Required work: Collect all lines from the listing that include the string "axis".

Available records:
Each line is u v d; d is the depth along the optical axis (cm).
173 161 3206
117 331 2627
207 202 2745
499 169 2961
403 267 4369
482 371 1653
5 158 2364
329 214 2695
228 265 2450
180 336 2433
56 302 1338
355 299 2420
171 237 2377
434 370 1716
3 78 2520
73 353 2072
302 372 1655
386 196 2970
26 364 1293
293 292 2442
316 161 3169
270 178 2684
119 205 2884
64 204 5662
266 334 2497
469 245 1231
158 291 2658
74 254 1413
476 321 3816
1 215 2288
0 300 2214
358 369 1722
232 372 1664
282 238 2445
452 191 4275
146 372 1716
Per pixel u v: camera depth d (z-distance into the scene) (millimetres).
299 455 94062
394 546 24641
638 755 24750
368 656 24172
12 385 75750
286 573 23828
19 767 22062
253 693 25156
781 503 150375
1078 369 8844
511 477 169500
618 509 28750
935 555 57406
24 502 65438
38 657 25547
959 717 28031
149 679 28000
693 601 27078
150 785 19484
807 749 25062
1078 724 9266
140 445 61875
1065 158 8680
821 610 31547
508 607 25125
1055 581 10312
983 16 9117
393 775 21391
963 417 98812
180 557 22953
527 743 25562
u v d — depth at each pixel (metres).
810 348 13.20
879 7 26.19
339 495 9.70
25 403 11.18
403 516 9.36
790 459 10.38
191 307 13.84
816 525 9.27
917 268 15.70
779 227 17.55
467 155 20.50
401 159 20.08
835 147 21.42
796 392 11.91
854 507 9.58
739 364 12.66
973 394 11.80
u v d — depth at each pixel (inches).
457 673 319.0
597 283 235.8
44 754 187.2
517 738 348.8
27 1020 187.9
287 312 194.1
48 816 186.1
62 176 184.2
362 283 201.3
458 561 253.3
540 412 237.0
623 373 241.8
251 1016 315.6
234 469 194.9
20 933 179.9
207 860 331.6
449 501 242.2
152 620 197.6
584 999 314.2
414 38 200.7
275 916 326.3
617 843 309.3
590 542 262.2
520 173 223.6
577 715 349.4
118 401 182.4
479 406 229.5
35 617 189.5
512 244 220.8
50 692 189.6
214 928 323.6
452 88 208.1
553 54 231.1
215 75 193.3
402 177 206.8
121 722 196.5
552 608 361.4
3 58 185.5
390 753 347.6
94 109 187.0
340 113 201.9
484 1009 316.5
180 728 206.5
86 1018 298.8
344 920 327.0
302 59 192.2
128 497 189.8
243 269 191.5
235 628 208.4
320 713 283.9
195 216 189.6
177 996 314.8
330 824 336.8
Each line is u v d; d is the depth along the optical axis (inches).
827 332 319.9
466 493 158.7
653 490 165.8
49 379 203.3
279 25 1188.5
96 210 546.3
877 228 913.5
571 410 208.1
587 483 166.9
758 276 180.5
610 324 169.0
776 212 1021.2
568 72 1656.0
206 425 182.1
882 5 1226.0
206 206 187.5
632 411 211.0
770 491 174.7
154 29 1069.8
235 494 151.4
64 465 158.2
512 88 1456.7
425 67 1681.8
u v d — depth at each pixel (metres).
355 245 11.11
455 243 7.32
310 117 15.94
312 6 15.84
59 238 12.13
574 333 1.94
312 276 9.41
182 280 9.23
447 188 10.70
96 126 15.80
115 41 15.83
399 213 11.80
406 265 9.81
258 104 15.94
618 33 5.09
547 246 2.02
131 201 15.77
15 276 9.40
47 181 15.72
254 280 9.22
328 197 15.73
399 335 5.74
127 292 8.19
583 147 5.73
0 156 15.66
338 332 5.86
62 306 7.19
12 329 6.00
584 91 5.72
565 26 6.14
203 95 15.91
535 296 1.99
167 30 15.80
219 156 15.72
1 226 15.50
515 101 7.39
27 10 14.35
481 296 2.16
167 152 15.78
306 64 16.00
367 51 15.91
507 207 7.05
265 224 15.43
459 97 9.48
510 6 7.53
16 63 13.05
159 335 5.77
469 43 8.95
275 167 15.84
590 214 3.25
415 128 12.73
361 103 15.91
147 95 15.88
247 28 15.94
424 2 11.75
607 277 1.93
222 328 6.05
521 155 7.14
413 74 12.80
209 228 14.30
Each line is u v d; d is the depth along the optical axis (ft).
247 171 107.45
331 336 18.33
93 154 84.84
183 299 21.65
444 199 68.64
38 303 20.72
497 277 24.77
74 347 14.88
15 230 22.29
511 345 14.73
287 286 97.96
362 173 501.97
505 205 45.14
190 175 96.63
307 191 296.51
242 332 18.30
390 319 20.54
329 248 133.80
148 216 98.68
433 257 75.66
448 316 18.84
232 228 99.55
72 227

Exercise result:
Each line is u v d; d is the depth along the optical axis (cm).
Each line is u v d; d is the depth along the optical axis (inches).
Each line is u v d; d is the depth along the optical axis (ft).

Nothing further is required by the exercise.